[Document structure recognition data]
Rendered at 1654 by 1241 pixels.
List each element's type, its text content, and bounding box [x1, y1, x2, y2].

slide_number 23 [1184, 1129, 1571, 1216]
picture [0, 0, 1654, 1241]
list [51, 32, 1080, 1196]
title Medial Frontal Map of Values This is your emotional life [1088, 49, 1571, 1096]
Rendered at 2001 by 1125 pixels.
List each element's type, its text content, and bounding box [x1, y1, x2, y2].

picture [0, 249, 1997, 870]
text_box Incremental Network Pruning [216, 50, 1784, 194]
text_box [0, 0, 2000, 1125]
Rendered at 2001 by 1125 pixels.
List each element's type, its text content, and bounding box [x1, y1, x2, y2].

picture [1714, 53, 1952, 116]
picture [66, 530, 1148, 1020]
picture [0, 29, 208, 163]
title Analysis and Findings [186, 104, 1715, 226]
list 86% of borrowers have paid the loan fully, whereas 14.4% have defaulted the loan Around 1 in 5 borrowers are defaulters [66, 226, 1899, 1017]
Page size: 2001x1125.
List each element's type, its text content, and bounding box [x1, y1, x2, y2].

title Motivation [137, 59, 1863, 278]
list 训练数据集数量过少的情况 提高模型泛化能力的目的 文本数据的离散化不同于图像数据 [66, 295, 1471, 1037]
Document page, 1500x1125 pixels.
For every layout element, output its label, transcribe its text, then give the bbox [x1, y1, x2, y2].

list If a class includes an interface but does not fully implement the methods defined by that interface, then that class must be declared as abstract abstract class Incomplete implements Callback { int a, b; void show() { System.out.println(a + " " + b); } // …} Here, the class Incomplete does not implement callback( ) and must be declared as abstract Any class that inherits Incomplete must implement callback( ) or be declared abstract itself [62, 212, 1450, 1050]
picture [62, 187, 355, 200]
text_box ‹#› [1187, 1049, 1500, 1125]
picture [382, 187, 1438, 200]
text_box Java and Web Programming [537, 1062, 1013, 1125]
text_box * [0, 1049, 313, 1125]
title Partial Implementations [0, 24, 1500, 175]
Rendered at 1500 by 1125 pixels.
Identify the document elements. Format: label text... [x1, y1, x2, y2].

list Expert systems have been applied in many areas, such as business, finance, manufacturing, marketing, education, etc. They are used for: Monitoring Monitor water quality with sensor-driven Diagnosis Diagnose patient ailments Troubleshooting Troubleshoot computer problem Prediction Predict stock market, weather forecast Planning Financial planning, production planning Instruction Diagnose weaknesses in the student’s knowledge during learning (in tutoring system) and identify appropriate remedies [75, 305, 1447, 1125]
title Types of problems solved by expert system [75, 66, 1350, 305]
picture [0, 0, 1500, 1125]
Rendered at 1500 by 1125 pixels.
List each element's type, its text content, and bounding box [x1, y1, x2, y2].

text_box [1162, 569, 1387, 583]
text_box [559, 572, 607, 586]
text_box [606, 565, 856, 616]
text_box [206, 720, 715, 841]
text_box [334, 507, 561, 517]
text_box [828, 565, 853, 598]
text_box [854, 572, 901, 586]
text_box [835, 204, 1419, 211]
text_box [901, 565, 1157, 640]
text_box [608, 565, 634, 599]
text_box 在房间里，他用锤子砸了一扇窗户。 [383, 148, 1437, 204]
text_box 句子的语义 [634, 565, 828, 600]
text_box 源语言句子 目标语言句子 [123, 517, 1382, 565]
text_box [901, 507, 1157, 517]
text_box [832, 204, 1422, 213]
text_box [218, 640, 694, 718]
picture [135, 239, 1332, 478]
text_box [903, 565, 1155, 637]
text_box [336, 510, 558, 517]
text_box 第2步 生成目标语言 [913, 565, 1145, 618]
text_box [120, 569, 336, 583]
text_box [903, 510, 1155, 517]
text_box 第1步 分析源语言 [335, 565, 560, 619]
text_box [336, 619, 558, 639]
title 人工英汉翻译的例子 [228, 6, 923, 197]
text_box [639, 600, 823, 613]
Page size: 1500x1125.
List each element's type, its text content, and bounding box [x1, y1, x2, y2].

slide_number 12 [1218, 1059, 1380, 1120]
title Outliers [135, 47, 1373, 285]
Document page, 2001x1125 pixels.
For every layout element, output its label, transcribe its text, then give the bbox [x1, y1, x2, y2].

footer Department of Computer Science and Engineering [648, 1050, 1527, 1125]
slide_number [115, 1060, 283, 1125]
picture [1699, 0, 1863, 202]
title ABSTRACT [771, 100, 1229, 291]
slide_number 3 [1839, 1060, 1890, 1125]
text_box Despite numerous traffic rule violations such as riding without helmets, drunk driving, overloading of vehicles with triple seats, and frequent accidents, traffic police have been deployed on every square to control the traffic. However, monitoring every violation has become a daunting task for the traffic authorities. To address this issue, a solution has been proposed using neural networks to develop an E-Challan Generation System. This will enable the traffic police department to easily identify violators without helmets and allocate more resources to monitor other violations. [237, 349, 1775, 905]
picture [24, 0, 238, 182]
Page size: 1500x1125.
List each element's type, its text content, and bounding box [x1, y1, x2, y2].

• _WHAT YOU WILL DO_
Among the records above, find each line containing the string "pixels" and copy it.

• _ANSWER SPACE_
Rendered at 1654 by 1241 pixels.
Rendered at 2001 by 1125 pixels.
Rendered at 2001 by 1125 pixels.
Document page, 1500x1125 pixels.
Rendered at 1500 by 1125 pixels.
Rendered at 1500 by 1125 pixels.
Document page, 2001x1125 pixels.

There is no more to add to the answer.